▸ **Pontos a trabalhar**
**A)** Responda com base no texto sobre a morte de Abu Akleh:
(i) Segundo a investigação inicial do exército israelense, a que distância de Abu Akleh estava o atirador israelense?
(ii) Em que área Robert Maher é especializado?
(iii) Em que ano Awad viu Abu Akleh pessoalmente pela primeira vez?
**B)** Disponha as linhas de todas as entradas como lista numerada, sem as linhas em branco. Deixe as imagens de fora da resposta.

A CNN também não conseguiu verificar de forma independente de quando é a filmagem divulgada por Israel.

De acordo com a investigação inicial do exército israelense, no momento da morte de Abu Akleh, um atirador israelense estava a 200 metros dela. A CNN pediu a Robert Maher, professor de engenharia elétrica e de computação da Universidade Estadual de Montana, especializado em análise forense de áudio, para avaliar as imagens do tiroteio de Abu Akleh e estimar a distância entre o atirador e o cinegrafista, levando em consideração o rifle usado pelas forças israelenses.

O vídeo que Maher analisou captura duas rajadas de tiros; testemunhas oculares dizem que Abu Akleh foi atingido na segunda barragem, uma série de sete “rachaduras” afiadas. O primeiro som de “crack”, a onda de choque balística da

bala, é seguido aproximadamente 309 milissegundos depois pelo “bang” relativamente silencioso da explosão do cano, de acordo com Maher. “Isso corresponderia a uma distância de algo entre 177 e 197 metros”, ou 580 e 646 pés, disse ele em um e-mail à CNN, o que corresponde quase exatamente à posição do atirador israelense.

A 200 metros, Cobb-Smith disse que não havia “nenhuma chance” de que o disparo aleatório resultaria em três ou quatro tiros acertando em uma configuração tão apertada. “A partir das marcas de tiro na árvore, parece que os tiros, um dos quais atingiu Shireen, vieram da rua da direção das tropas da IDF. Portanto, não foi vítima de fogo aleatório ou disperso“, disse o especialista em armas de fogo à CNN.

Awad, um dos moradores de Jenin que inadvertidamente capturou o assassinato de Abu Akleh na câmera do celular, disse que a primeira vez que a viu pessoalmente foi em 2002, quando ela cobria a Intifada, ou revolta, em Jenin. “É claro que ela é amada por muitos, mas ela tem uma memória muito especial em nosso acampamento, especificamente por causa do trabalho que ela fez aqui. As pessoas aqui estão muito tristes por sua perda”, disse ele.

A descrição também é da CNN – quando eles querem, sabem como expor a verdade: “O cinegrafista que filma a cena recua para se esconder atrás de um muro baixo de concreto. Então um homem grita em árabe: ‘Ferido! Shireen, Shireen, oh cara, Shireen! Ambulância!’”

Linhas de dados

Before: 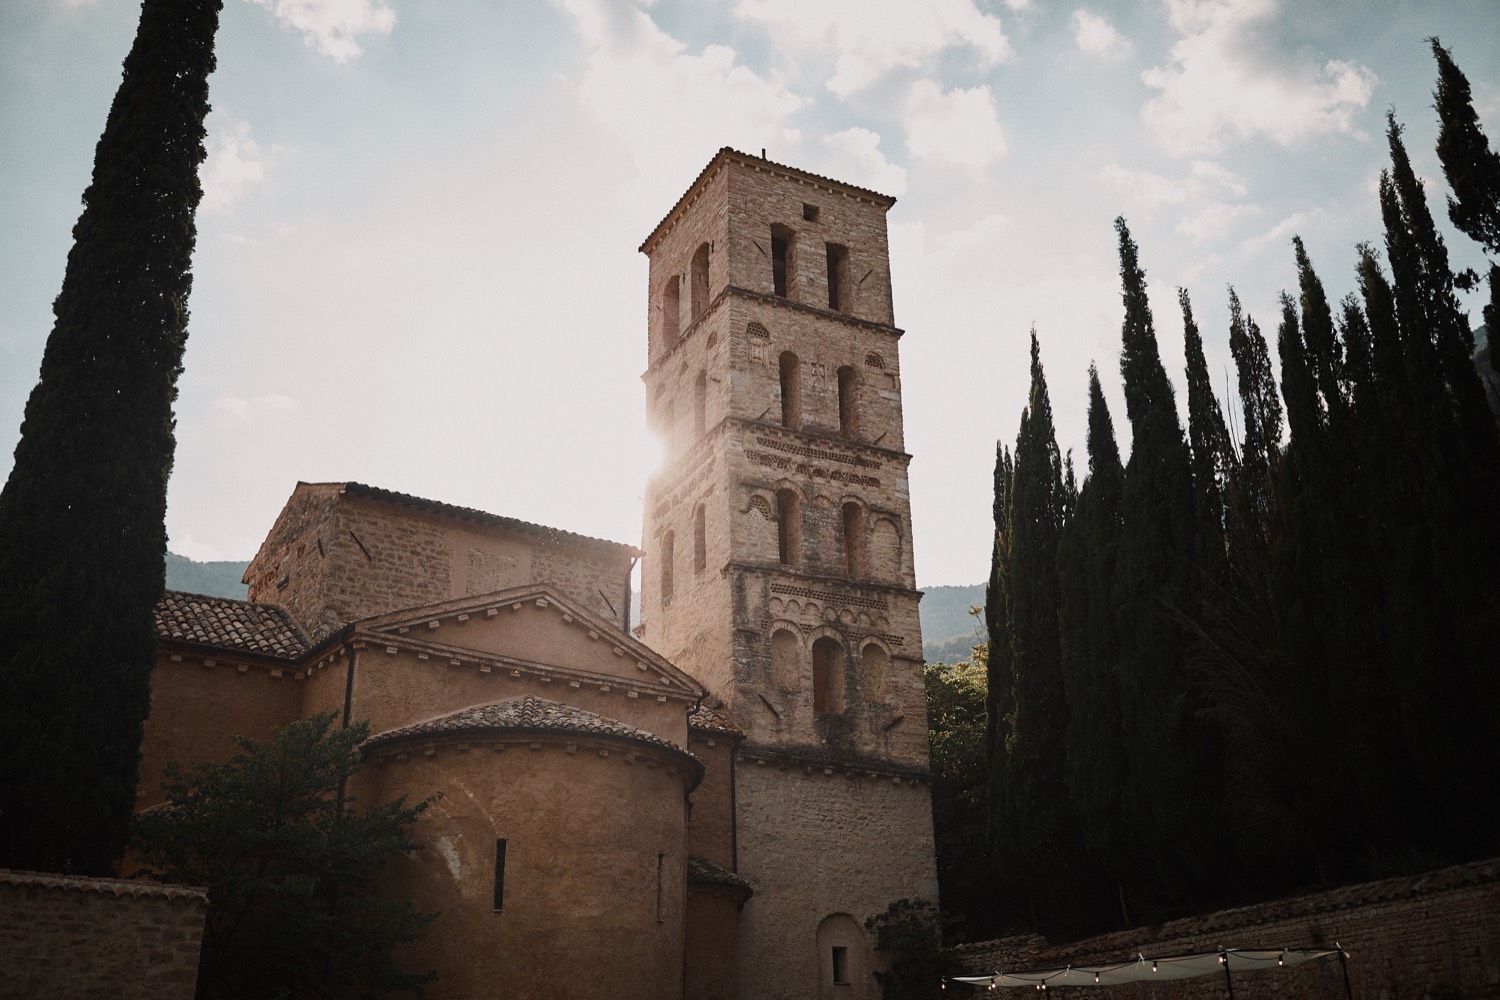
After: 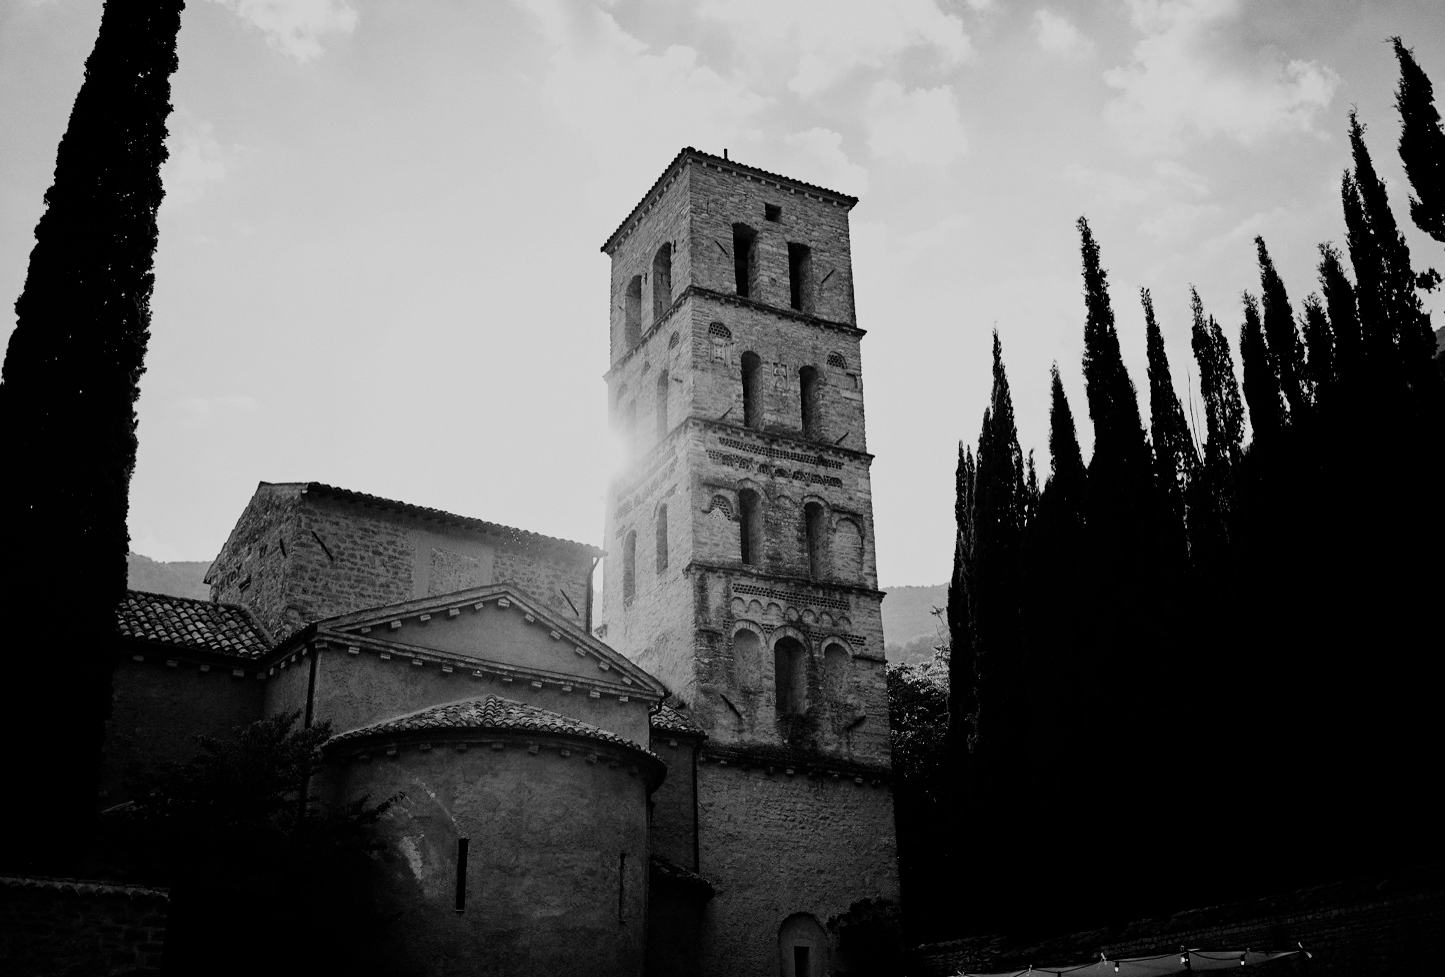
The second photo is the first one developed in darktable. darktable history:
monochrome: a -6.99, b 35.61, size 1.4
filmic rgb: black relative exposure -5 EV, hardness 2.88, contrast 1.3, highlights saturation mix -30%
crop and rotate: left 2.536%, right 1.107%, bottom 2.246%
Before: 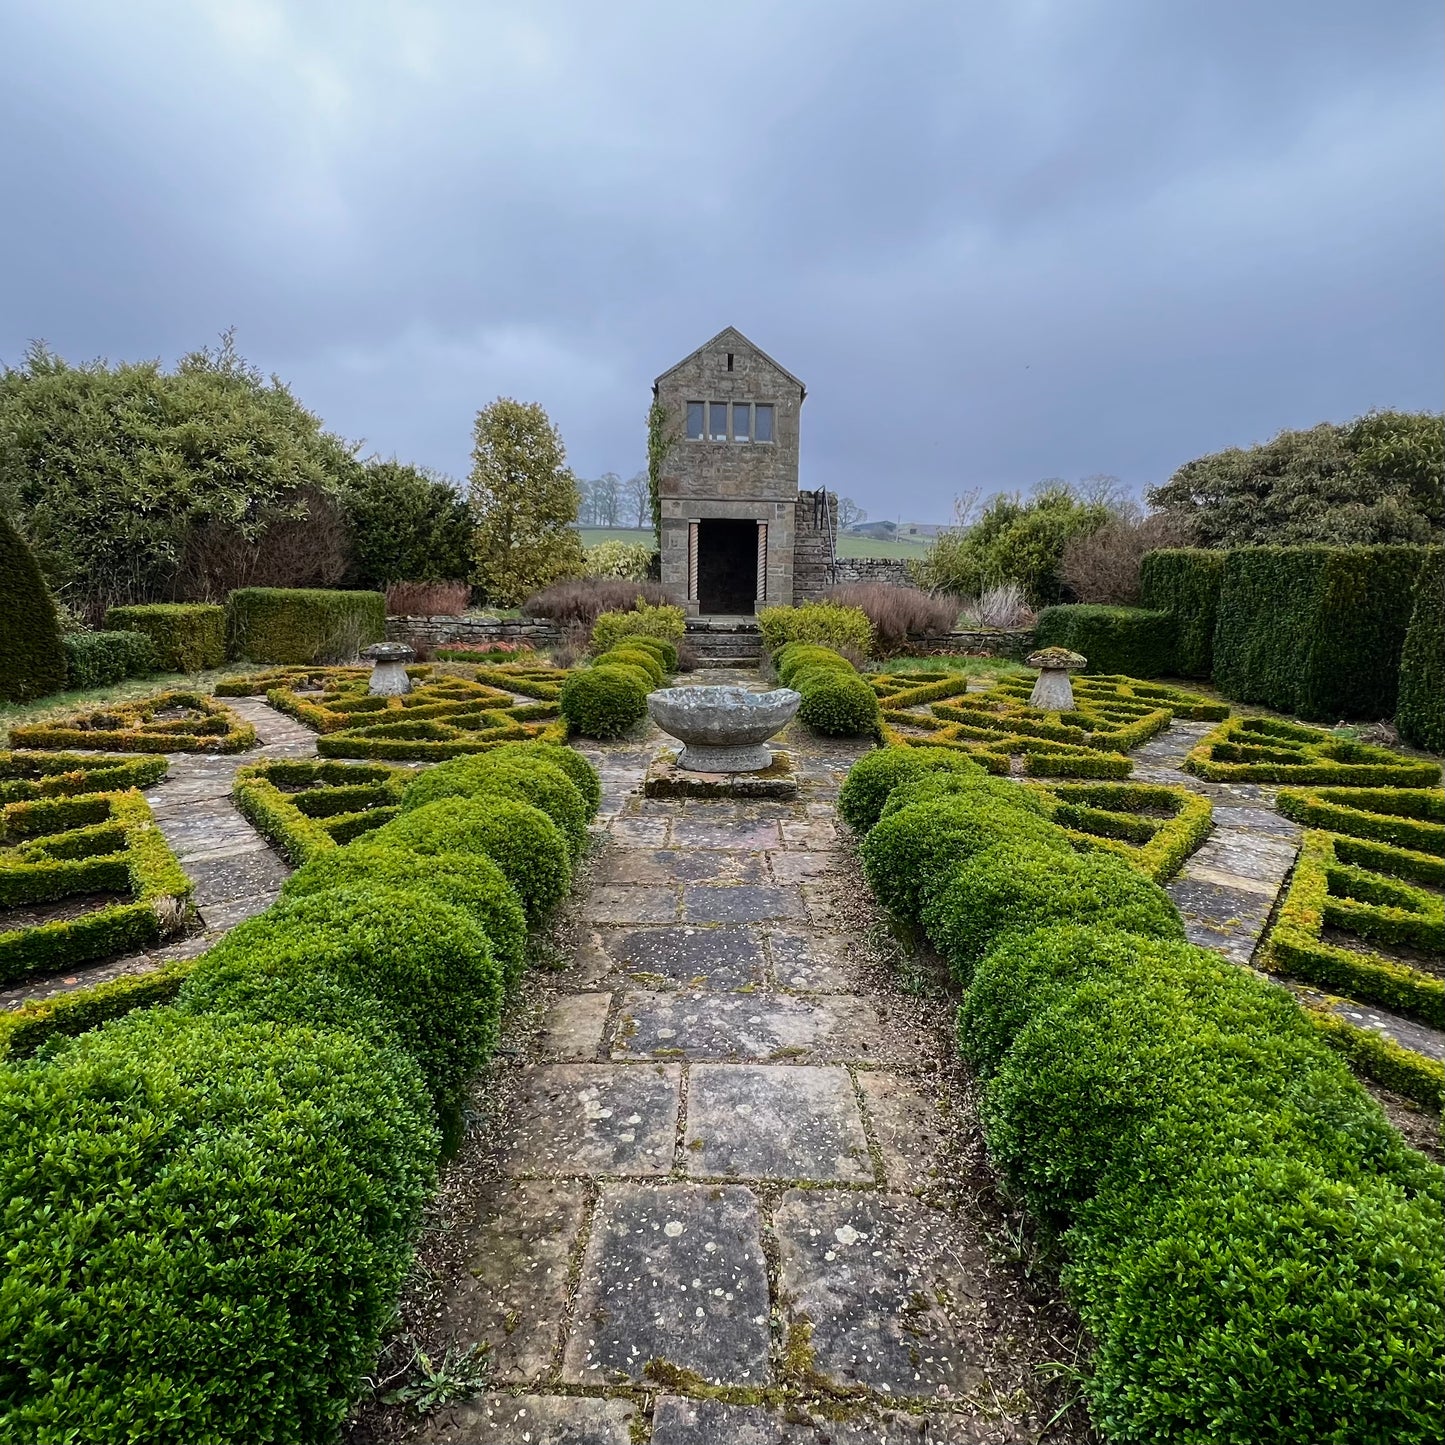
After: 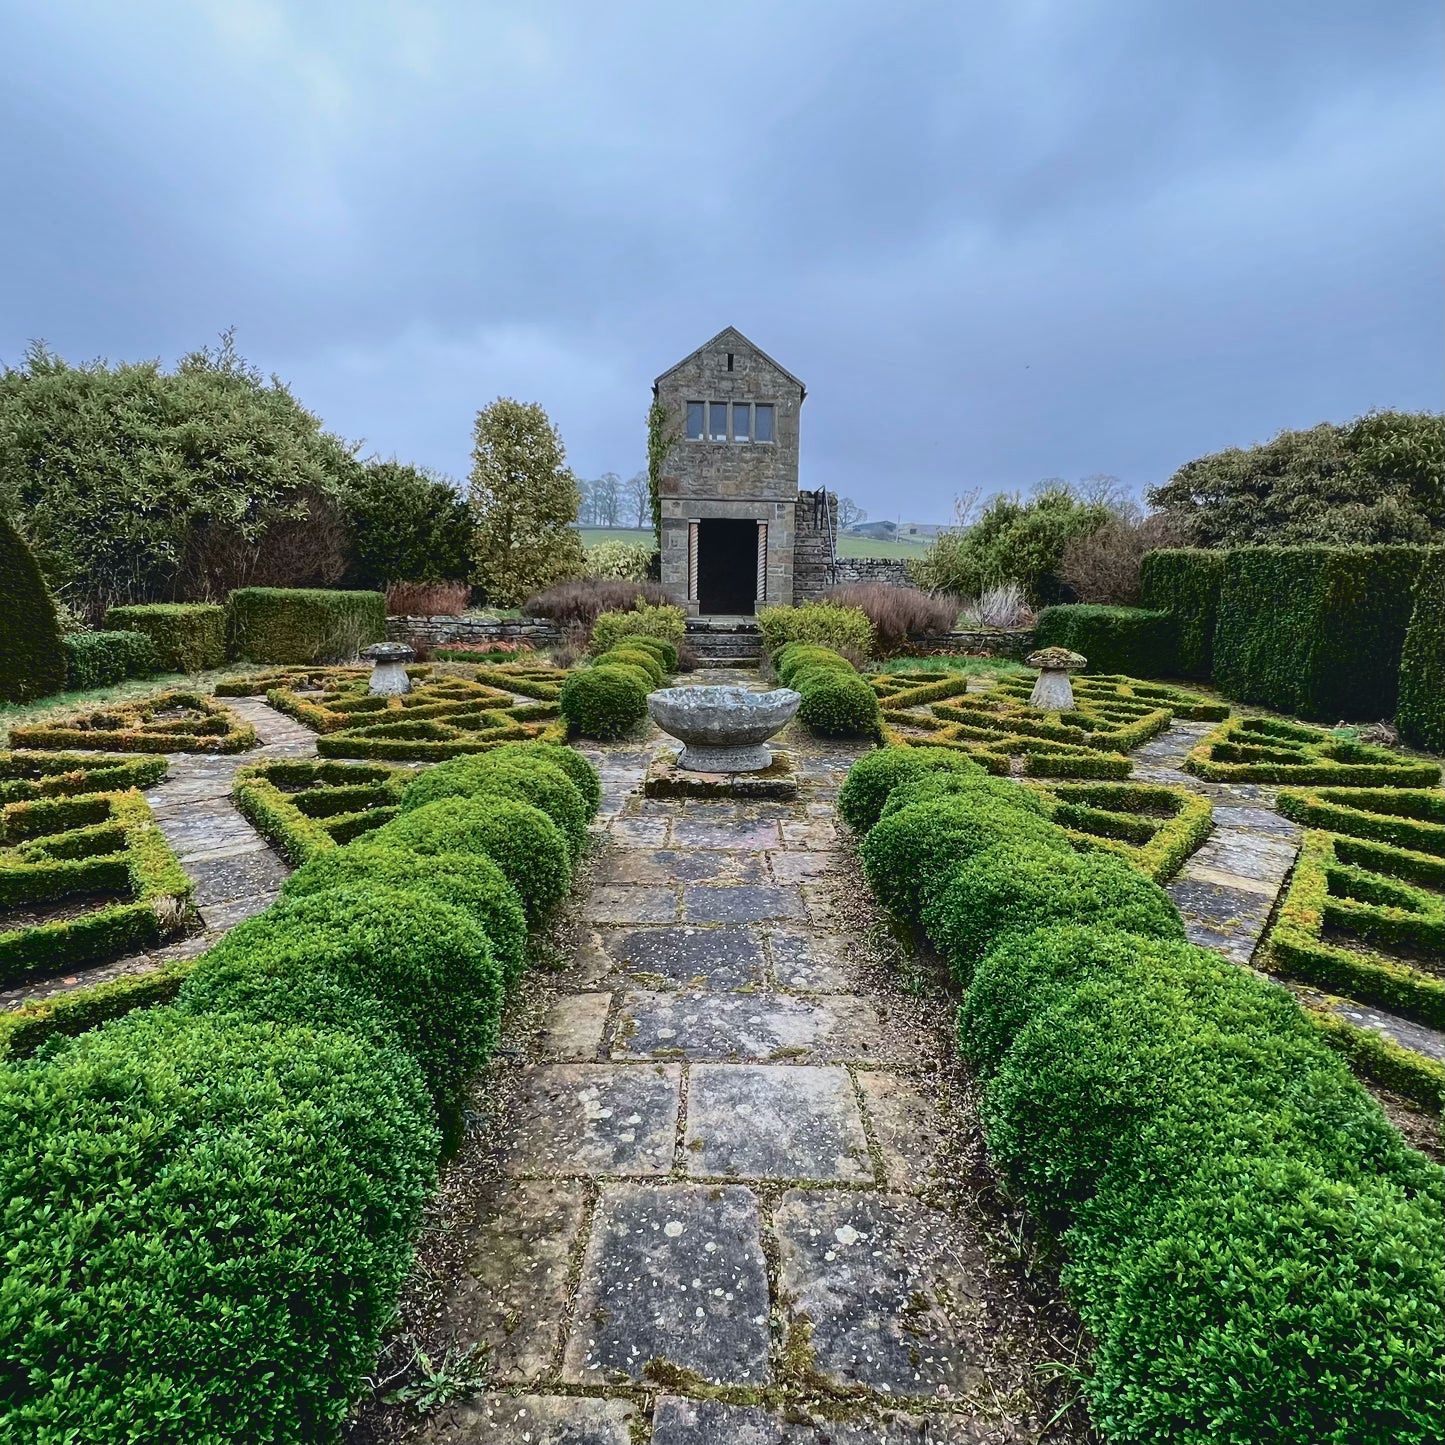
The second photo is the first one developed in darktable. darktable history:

▸ **Soluções por tarefa**
**A)**
(i) A 200 metros.
(ii) Em análise forense de áudio.
(iii) Em 2002.

**B)**
1. Before: 
2. After: 
3. The second photo is the first one developed in darktable. darktable history:
4. monochrome: a -6.99, b 35.61, size 1.4
5. filmic rgb: black relative exposure -5 EV, hardness 2.88, contrast 1.3, highlights saturation mix -30%
6. crop and rotate: left 2.536%, right 1.107%, bottom 2.246%
7. Before: 
8. After: 
9. The second photo is the first one developed in darktable. darktable history:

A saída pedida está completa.